En esas largas y agónicas horas, la bocamina del Pozo María era un hervidero de gente, familiares y amigos que mantenían una pequeña esperanza de que pudieran ser rescatados con vida. La mina sesgó la vida de estos diez hombres, algunos casi niños, como Alfredo Prieto y José Ouviña, ambos con apenas 19 años, Manuel Gómez, con 21 años, o Antonio Restrepo, que contaba con 26. El resto, todos casados y con hijos. Ninguno pasaba de los 46 años.

El funeral más multitudinario fue el de Caboalles de Abajo, pueblo en el que estaba el pozo y donde vivían la mayoría de los muertos en el siniestro. La prensa hablaba de 10.000 personas para dar el último adiós a los fallecidos en esta localidad, mientras la minas cerraban, se declaraban dos días de luto en el sector y los Reyes de España, Don Juan Carlos y Doña Sofía, enviaban mediante un telegrama desde Suecia sus condolencias con motivo del tráfico accidente y trasladaban su más sentido pésame a los familiares de las víctimas.

Ahora, cuatro décadas después, el Pozo María ya no está.
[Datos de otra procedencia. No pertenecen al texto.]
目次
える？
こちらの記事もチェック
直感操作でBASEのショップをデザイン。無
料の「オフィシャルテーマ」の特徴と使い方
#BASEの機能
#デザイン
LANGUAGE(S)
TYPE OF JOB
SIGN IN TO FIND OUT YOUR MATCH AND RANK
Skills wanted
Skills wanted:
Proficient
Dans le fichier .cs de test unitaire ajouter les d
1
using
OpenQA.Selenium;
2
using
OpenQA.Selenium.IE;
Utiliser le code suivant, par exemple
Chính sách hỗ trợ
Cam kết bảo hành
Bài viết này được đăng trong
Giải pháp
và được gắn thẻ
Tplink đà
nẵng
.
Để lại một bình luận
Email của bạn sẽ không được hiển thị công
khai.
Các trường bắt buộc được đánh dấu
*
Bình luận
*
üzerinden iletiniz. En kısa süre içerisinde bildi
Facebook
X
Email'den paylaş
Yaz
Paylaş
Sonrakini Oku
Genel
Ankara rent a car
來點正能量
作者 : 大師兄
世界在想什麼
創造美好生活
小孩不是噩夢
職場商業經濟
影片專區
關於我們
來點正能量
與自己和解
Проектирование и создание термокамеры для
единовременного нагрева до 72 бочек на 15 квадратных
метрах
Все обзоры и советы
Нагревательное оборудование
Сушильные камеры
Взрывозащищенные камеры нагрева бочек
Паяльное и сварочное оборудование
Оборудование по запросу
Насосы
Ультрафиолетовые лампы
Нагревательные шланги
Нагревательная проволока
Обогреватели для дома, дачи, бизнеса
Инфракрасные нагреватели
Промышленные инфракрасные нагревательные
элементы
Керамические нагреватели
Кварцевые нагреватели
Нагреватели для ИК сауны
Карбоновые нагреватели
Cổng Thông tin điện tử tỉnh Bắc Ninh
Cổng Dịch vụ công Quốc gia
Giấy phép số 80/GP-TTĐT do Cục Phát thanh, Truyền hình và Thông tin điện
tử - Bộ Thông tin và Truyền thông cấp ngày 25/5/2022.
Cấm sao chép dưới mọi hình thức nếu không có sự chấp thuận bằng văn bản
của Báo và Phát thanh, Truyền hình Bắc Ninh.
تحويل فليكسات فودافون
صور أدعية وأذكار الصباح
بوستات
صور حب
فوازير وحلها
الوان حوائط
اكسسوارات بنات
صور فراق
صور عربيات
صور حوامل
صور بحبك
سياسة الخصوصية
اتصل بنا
Sus instalaciones fueron cerradas el 27 de septiembre del 2000, cuanto trabajaban en ellas 122 obreros y ya pertenecían al empresario Victorino Alonso, que había comprado la MSP en 1994.

Laciana decía adiós a uno de sus pozos emblemáticos, con casi un siglo de historia. Una tierra que poco a poco ha visto borrar su historia minera que escribió el 17 de octubre de 1979 uno de los capítulos más duros.